The National Resistance Front Against the Coup d’État communicates to the Honduran population and the international community:

WHEREAS

1. During 131 consecutive days of struggle, we have pressured for a peaceful way out of the political crisis that our country is undergoing as a result of the coup d’état perpetrated by the Honduran oligarchy.

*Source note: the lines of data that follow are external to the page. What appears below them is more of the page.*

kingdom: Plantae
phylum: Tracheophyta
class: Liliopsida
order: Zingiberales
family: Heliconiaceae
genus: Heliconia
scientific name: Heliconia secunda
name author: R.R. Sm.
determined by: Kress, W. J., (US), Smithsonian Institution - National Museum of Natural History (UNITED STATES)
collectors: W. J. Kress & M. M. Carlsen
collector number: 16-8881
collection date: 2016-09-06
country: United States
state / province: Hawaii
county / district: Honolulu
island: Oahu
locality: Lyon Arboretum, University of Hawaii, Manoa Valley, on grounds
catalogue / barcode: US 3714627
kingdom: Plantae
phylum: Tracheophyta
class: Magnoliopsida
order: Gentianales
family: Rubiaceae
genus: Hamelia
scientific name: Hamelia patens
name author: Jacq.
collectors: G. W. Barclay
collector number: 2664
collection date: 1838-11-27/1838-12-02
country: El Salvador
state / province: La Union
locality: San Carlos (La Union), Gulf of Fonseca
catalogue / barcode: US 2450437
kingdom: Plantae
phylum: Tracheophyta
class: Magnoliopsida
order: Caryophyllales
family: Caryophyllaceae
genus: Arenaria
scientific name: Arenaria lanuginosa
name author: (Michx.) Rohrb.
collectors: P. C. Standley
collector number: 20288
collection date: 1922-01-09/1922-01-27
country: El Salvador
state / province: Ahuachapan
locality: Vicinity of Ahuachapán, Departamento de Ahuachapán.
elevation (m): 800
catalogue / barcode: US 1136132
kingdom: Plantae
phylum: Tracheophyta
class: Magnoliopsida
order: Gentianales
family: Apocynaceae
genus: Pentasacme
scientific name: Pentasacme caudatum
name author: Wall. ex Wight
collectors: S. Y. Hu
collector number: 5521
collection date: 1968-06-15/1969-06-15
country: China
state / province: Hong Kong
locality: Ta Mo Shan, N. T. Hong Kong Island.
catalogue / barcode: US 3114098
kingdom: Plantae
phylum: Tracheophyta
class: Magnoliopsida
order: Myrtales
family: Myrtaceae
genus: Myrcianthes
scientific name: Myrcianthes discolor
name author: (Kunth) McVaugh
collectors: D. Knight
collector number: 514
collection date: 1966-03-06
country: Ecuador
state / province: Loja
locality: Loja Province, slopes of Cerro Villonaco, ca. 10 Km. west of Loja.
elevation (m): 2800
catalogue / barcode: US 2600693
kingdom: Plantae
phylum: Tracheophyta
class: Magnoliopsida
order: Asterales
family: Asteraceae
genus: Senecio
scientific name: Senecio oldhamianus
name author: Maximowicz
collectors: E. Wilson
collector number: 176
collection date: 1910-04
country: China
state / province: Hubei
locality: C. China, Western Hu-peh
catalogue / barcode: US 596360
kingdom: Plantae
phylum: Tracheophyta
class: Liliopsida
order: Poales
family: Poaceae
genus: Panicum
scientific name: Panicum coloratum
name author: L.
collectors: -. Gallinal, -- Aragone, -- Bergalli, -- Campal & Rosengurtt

In this period we have accompanied the initiatives that have been put forward from several national and international sectors, maintaining three fundamental demands: a) the return of institutional order with the restoration of the legitimate president, Manuel Zelaya Rosales, b) respect for the sovereign right to set up a National Constitutional Assembly with which the country may be refounded and c) punishment for the human rights violators.

2. That the so-called Tegucigalpa-San José agreement contains as its first priority the return to constitutional order and literally indicates “bring back the incumbency of the Executive Power to its state prior to the 28 of June until the conclusion of the current governmental term, the 27 of January of 2010.”

3. That the National Congress, co-author of the breaking of the constitutional order on the 28 of June, is using delaying tactics in refusing to convene the full assembly in order to repeal the decree that installed the defacto regime.

4. That the OAS and the United States government, whom we consider accomplices in the military coup d’état, do not show interest in the definitive ouster of the putschists from power.

WE THEREFORE RESOLVE:

1. If today Thursday, November 5, by 12:00 midnight at the latest, President José Manuel Zelaya Rosales is not restored to his office, the National Resistance Front Against the Coup d’État shall not recognize the electoral process and its results.

2. We alert all of the organizations of the Resistance on a national level so that if the restoration of President Zelaya does not happen in the established period they may be ready to execute the actions of non-recognition of the electoral farse.

3. We call on the international community to maintain the position of non-legitimation of the defacto regime and the November 29 elections.
“WE RESIST AND WE SHALL WIN”

Tegucigalpa, M.D.C. November 5, 2009.